Valeant Pharmaceuticals, based out of Costa Mesa, wants to give cancer patients the munchies.
The FDA has just approved Valeant's Cesamet, already on sale in Canada as Nabilone, to moderate nausea and vomiting in those undergoing chemotherapy. A Belgian company has made a similar project, Marinol, for years and years, but considering the U.S. government's conflicting views on the values of medicinal marijuana (FDA versus National Institute of Health), it's significant that the FDA are acknowledging the medicinal benefits of marijuana, or at least certain synthetic derivatives.
Times may finally be a'changin': A major sticking point for the medipot argument is that most people smoke their medicine, whether in joints, bats, bongs, pipes, pieces, blunts, spliffs, dugouts, hookahs, avocados, water bottles, or whatever's lying around the house. Problem is, this is clearly not healthy. Smoked marijuana imparts many of the same health concerns as smoking tobacco (upper respiratory cancers, lung problems). But now that Vaporizers have been accepted as a safe marijuana delivery system, those opposing medicinal marijuana had best find a new tactic.
Cesamet/Nabilone/Marinol are all helpful products; though stronger anti-nausea or pain medication is available, they often involve serious side-effects or potential for addiction. However, they do not contain the 40-odd cannabinoids found in the actual plant; instead they are derivatives of one, delta-9-tetrahydro-cannabinol (THC). People say this is THE active ingredient in marijuana. That's like saying George Bush is THE main problem in the current administration. Fact is, a synthetic derivative of ONE of the many components of cannabis will never have the same efficacy as, say, a whole-plant extract like Sativex.
Years ago, when I couldn't eat for six weeks and was being fed through a tube in my arm, one doctor suggested Marinol to deal with my nausea and vomiting. I was eager to try it, but it didn't help. Sure, I was a bit more giggly, but I still hurt; I still couldn't eat. “Ha ha! I weigh 100 pounds! That's so ridiculous I want to laugh! Ha! Ouch, that hurt…” I was still sick, but no one would take me seriously. Beautiful.
It's good to see U.S. companies finally getting federal support for their work with medicinal marijuana – this was not the case for, well, the 20th century.

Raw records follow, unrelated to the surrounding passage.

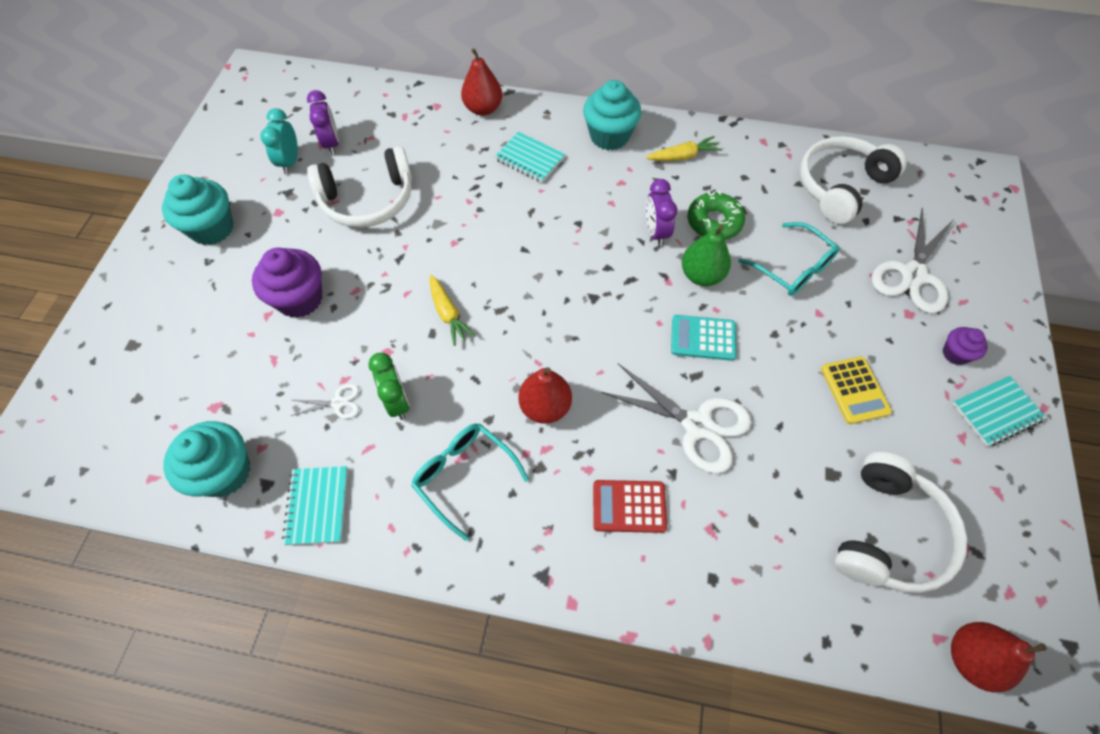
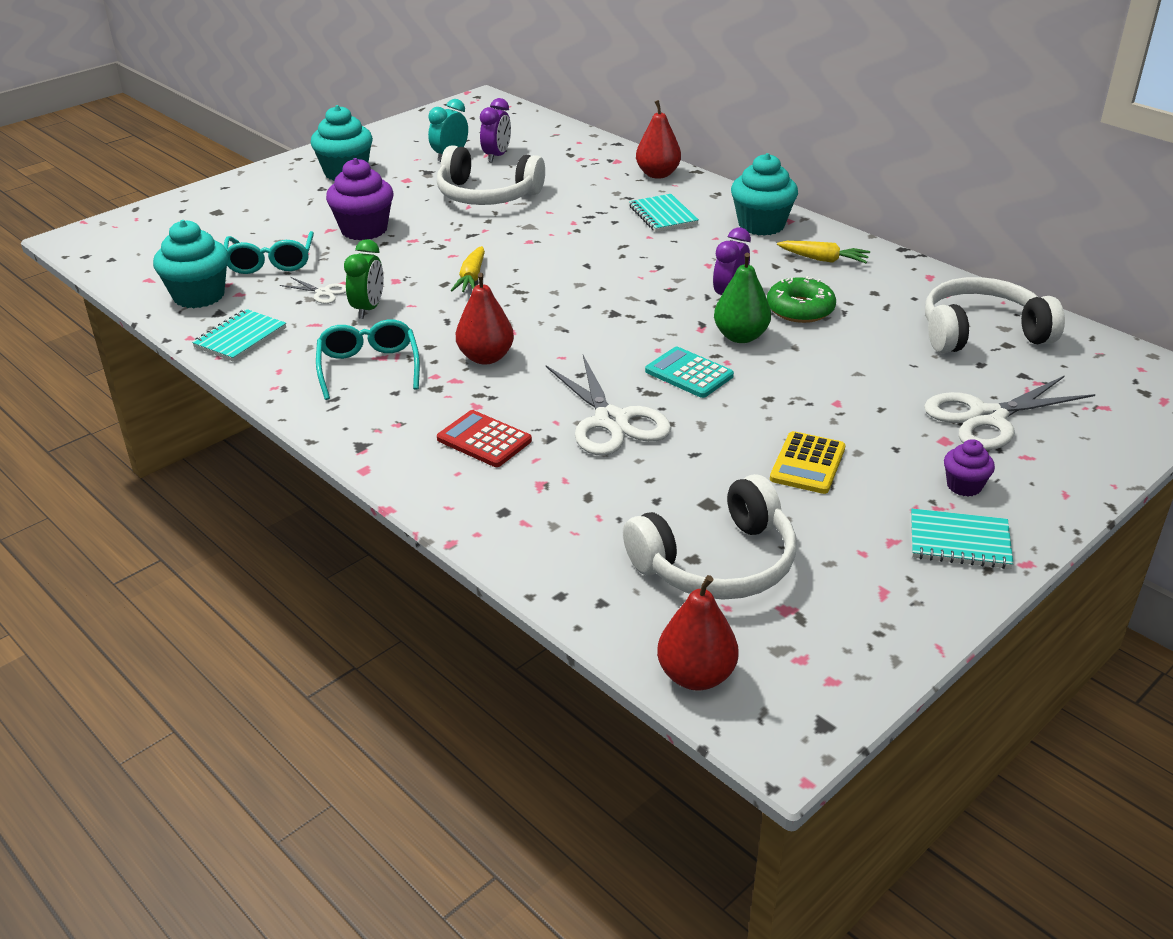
camera: 35 degrees right, 25 degrees down
(793, 268) = (848, 365): turquoise glasses -> turquoise glasses (270, 262)

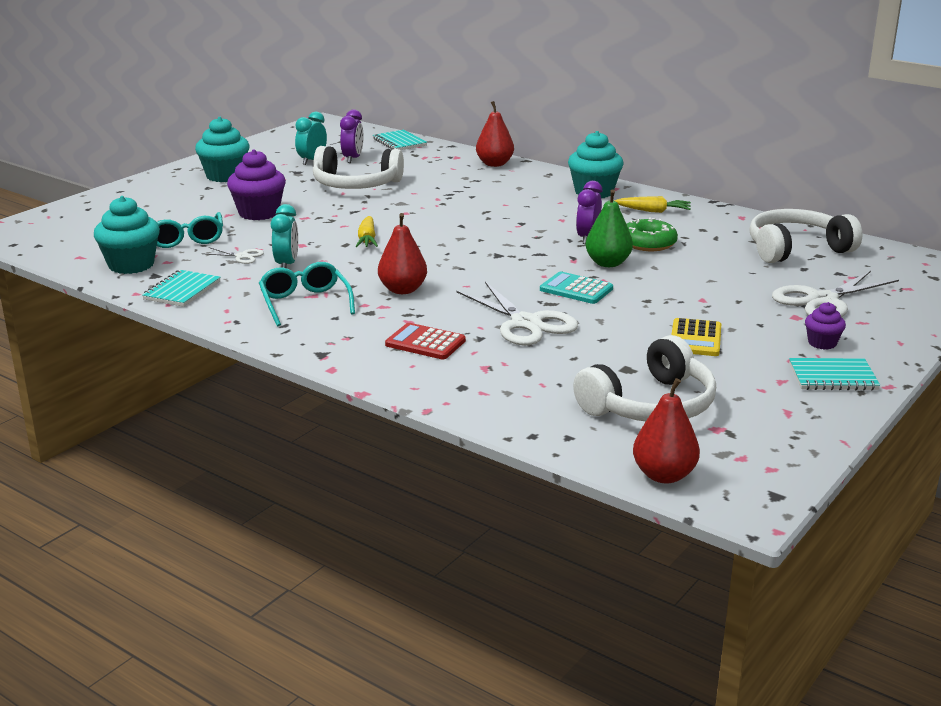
camera: 10 degrees left, 10 degrees down
(368, 309) = (287, 265): green clock -> turquoise clock
(663, 215) = (510, 190): turquoise notebook -> turquoise notebook (399, 142)

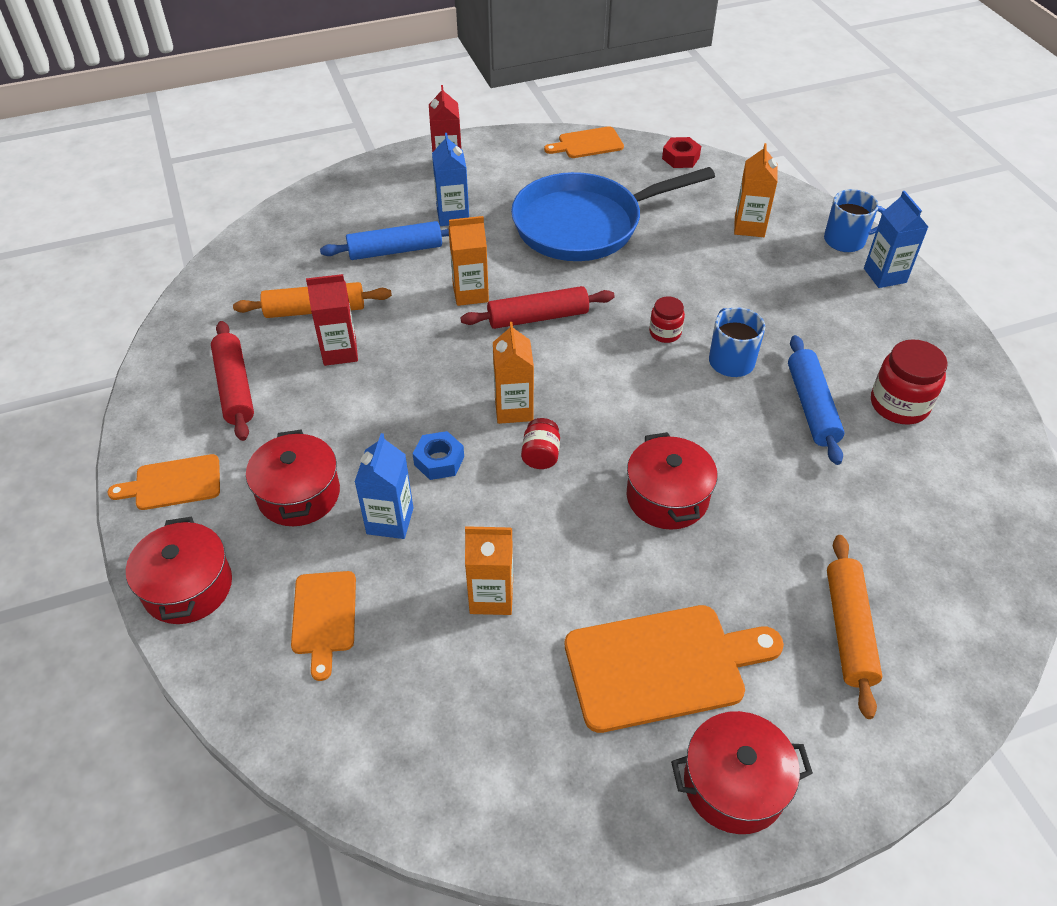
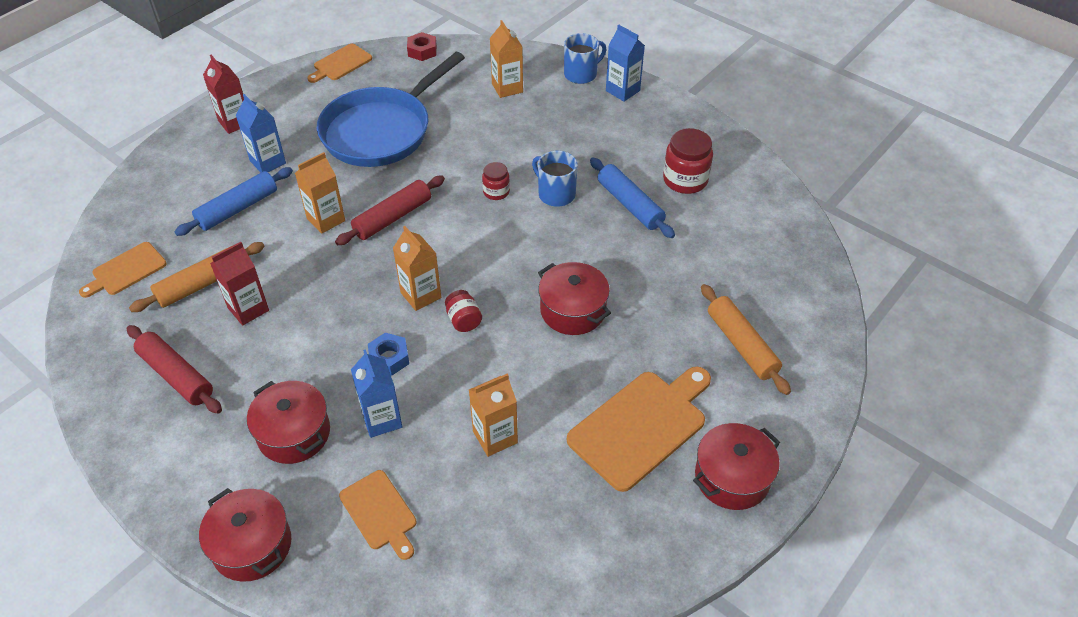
camera: 30 degrees left, 0 degrees up
(173, 483) = (178, 474): orange cutting board -> orange cutting board (126, 270)

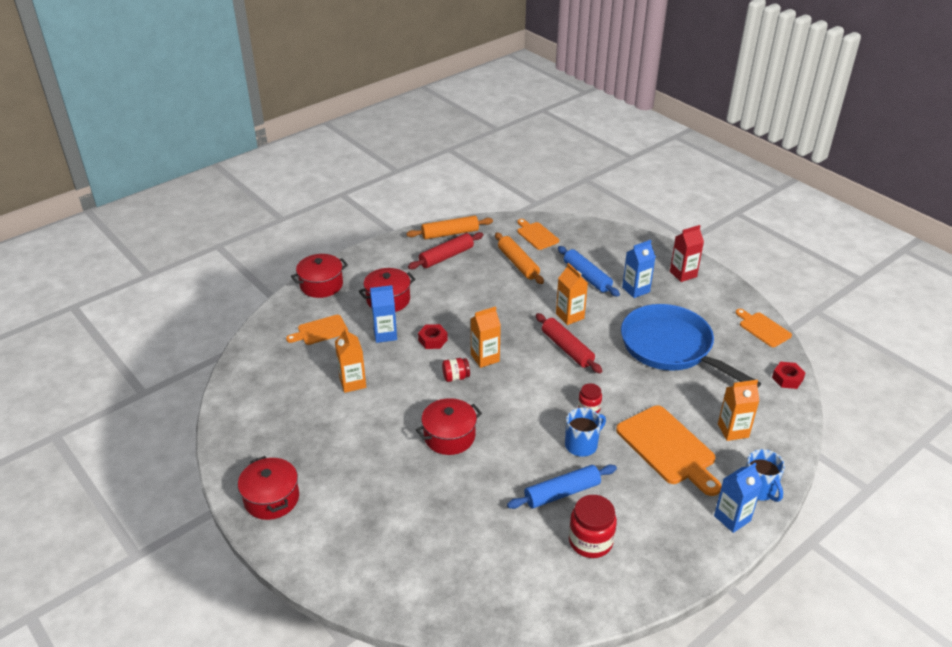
camera: 100 degrees right, 10 degrees down
(248, 309) = (492, 282): red carton -> none
(389, 358) = (432, 340): blue nut -> red nut
(641, 426) = (333, 457): orange cutting board -> orange cutting board (668, 448)
(741, 345) = (384, 535): orange rolling pin -> orange rolling pin (450, 233)

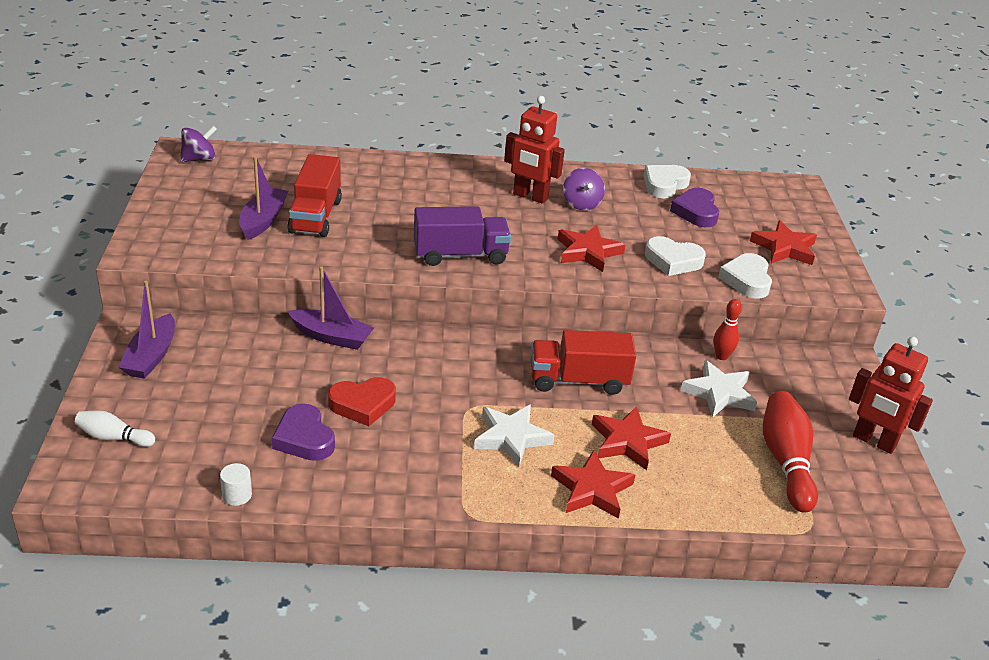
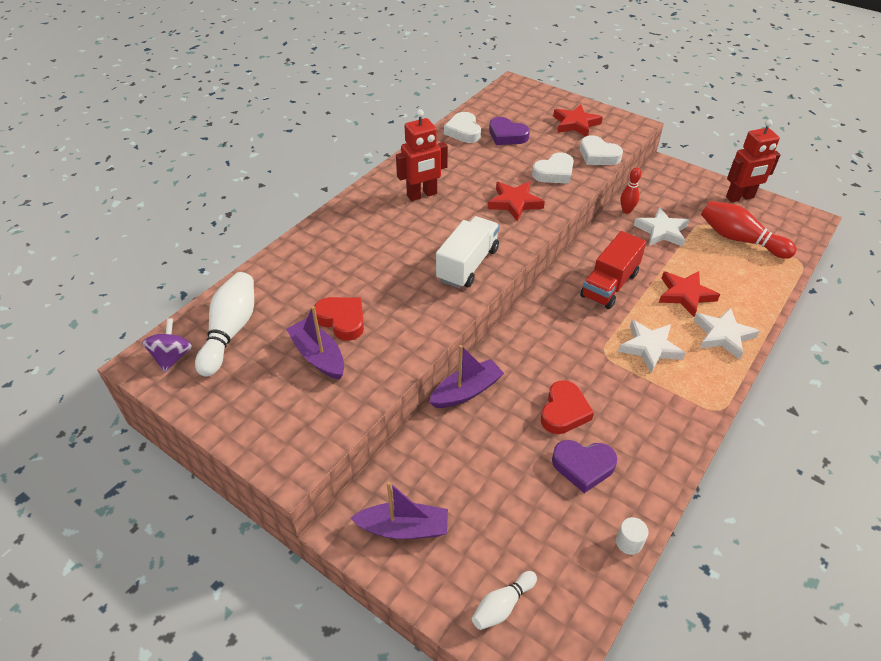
camera: 50 degrees left, 10 degrees up
(151, 356) = (403, 528): purple boat -> purple boat turned 45 degrees counterclockwise
(250, 172) = (230, 331): none -> white bowling pin
(315, 216) = (342, 320): red truck -> red heart
(460, 255) = (467, 265): purple truck -> white truck
(581, 204) = (453, 177): purple spinning top -> none
(592, 489) = (723, 335): red star -> white star

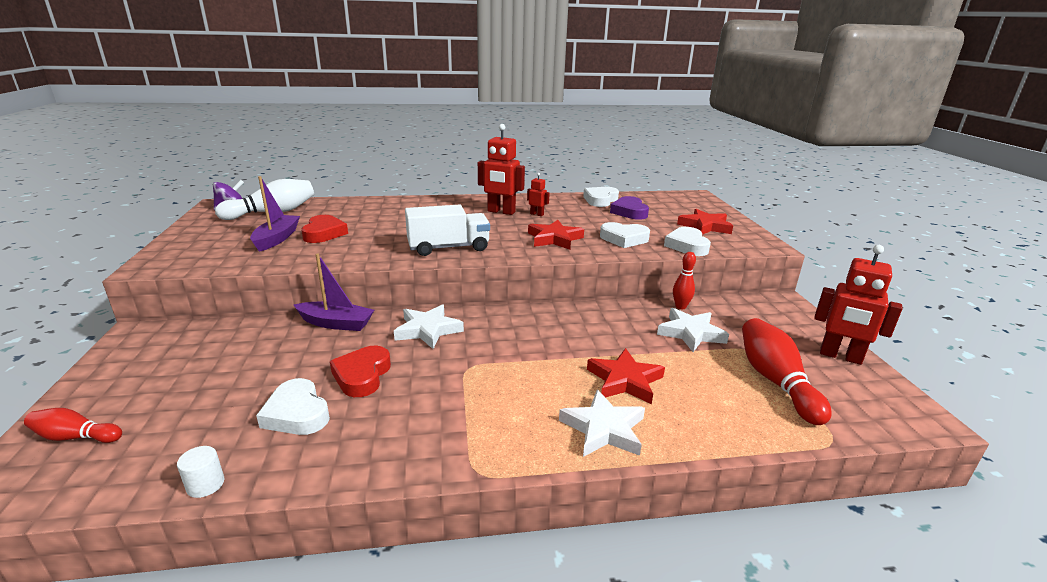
camera: 45 degrees right, 20 degrees down
(403, 528) = (151, 355): purple boat -> none
(452, 180) = (537, 214): none -> red robot
(502, 605) = (75, 437): white bowling pin -> red bowling pin
(564, 411) = (362, 375): red heart -> red heart turned 120 degrees clockwise
(583, 466) = (297, 413): purple heart -> white heart
(609, 285) = (565, 335): red truck -> none
(649, 348) = (512, 389): white star -> white star (428, 330)

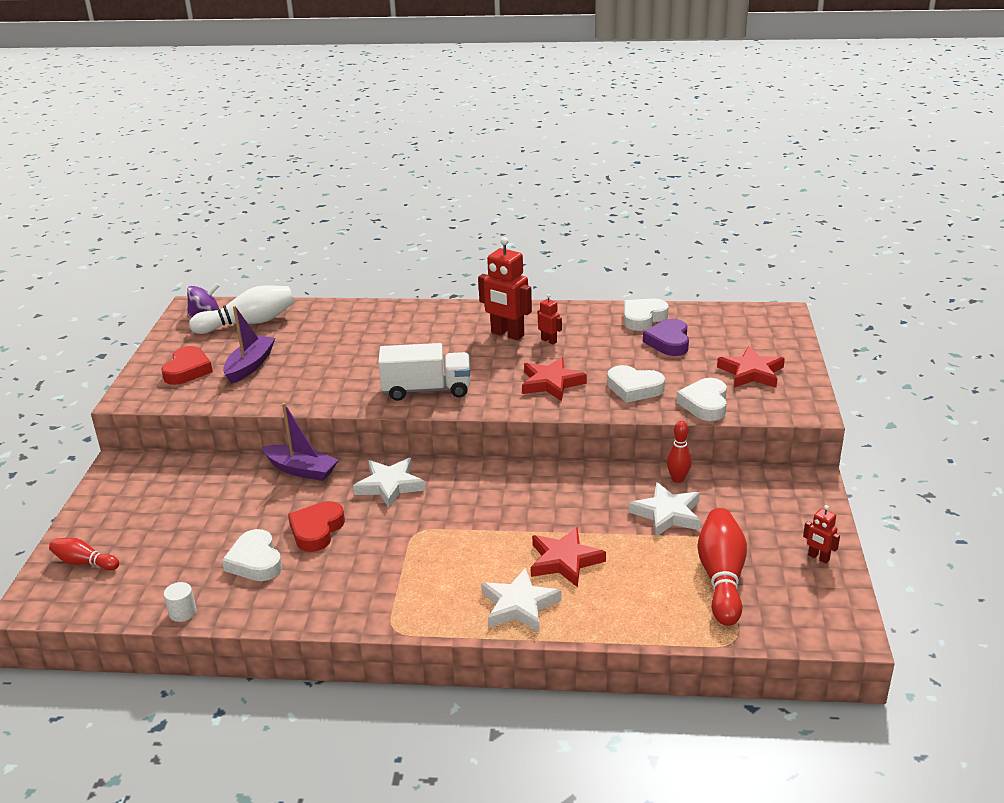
camera: 15 degrees right, 5 degrees up
(324, 233) = (299, 360): red heart -> red heart (187, 370)
(840, 356) = (818, 558): red robot -> red robot, size x0.49

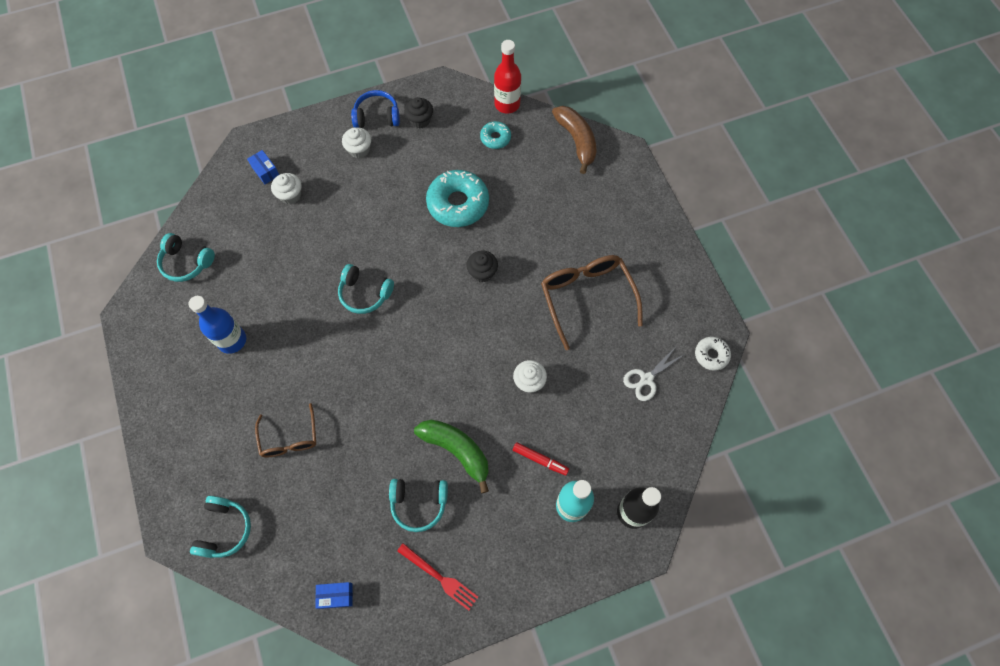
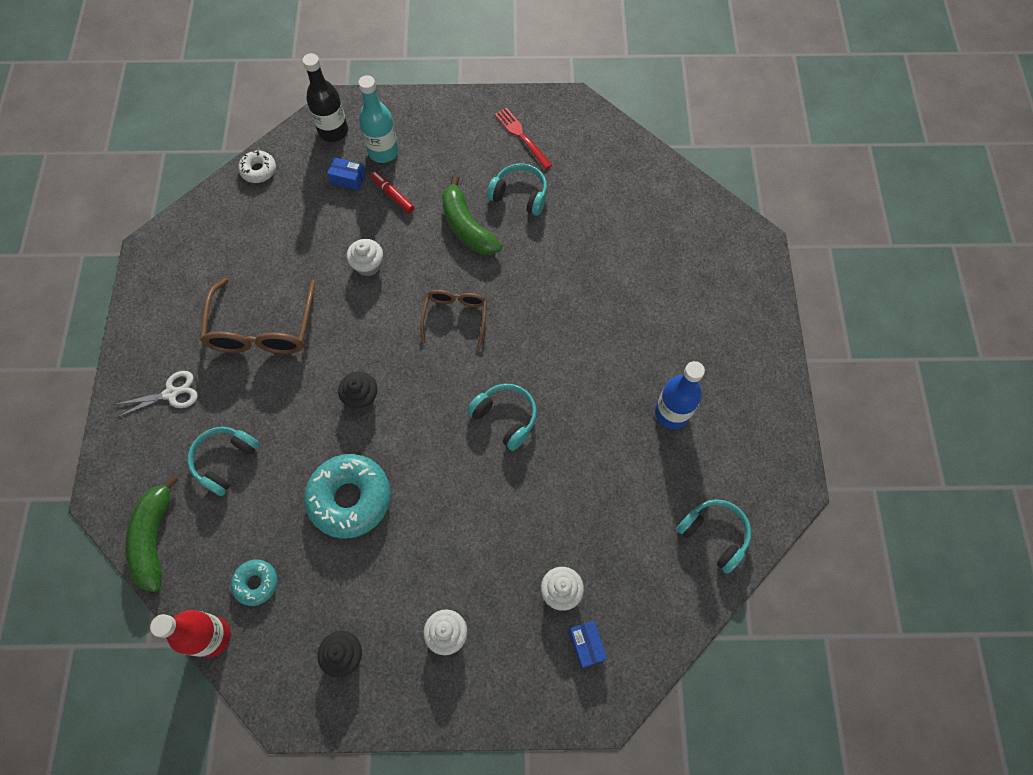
camera: 160 degrees left, 0 degrees up
(224, 529) = (707, 230): turquoise headphones -> turquoise headphones (225, 461)
(289, 438) = (628, 289): brown glasses -> brown glasses (455, 317)
(336, 595) = (616, 151): blue box -> blue box (348, 179)
(377, 116) = (402, 686): blue headphones -> none
(576, 141) = (154, 538): brown banana -> green banana
(646, 379) = (252, 230): white scissors -> white scissors (171, 393)
(711, 355) = (175, 231): white donut -> white donut (258, 170)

Still, it illustrates one of the most ineffective and wasteful techniques of government – the Thoughtless Compromise. So marijuana is medicine, but it's also illegal. Okay, we'lll just give patients PARTS of marijuana. And they can't smoke it. That'll do the trick, right?
In Ayn Rand's The Fountainhead, an architect designs groundbreaking new urban housing units for a government contract, with brilliant attention to detail, form and function. However, the government cuts corners and costs, resulting in a complete bastardization of the initial project, resulting in hideous monstrosities that only worsen the lives on the downtrodden (did someone say projects?) So the architect burns the bastards down.
There is a sector of America's sick and suffering to whom marijuana offers unique benefits and symptom relief. If Cesamet should work for some of them, that's fantastic and they can stop paying stupidly inflated prices from the few O.C.-based medical marijuana collectives. But if it doesn't, I suggest they think about burning something down.